TASK GOAL: Write out an exact copy of the line containing "click(702, 304)" and all lines that follow it in the data below, leaving out pictures.

DATASET RECORDS:

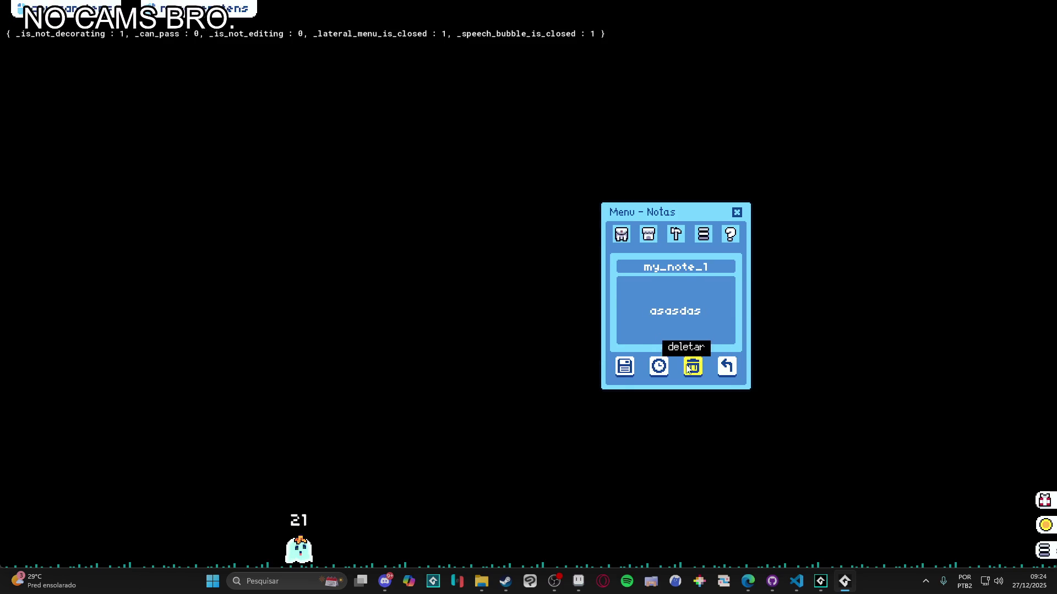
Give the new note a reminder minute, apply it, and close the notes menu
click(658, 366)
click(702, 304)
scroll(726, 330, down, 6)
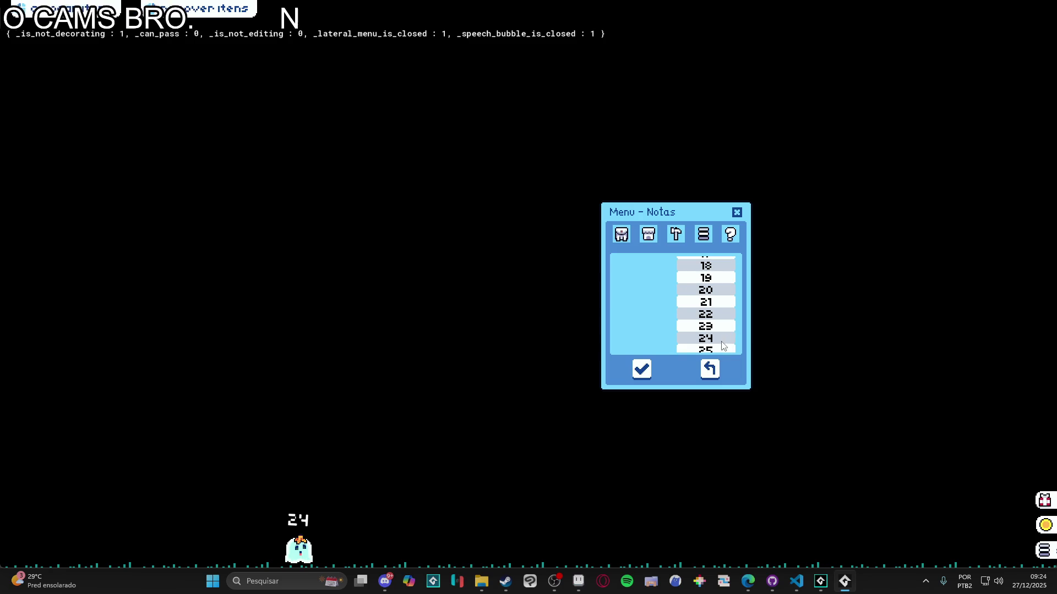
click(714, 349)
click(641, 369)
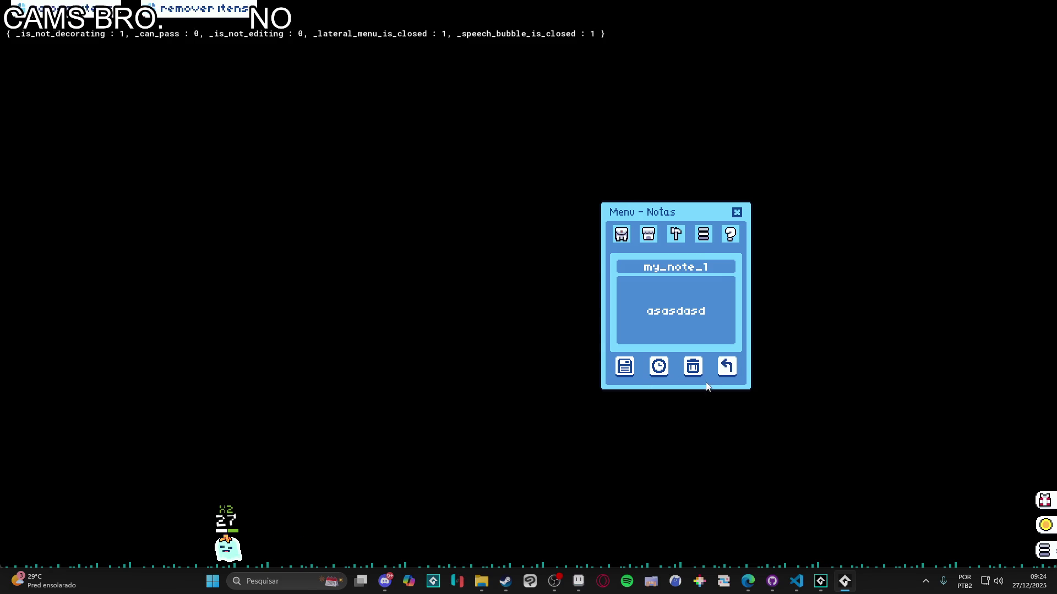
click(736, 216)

RESULT OF THIS EXERCISE:
click(702, 304)
scroll(726, 330, down, 6)
click(714, 349)
click(641, 369)
click(736, 216)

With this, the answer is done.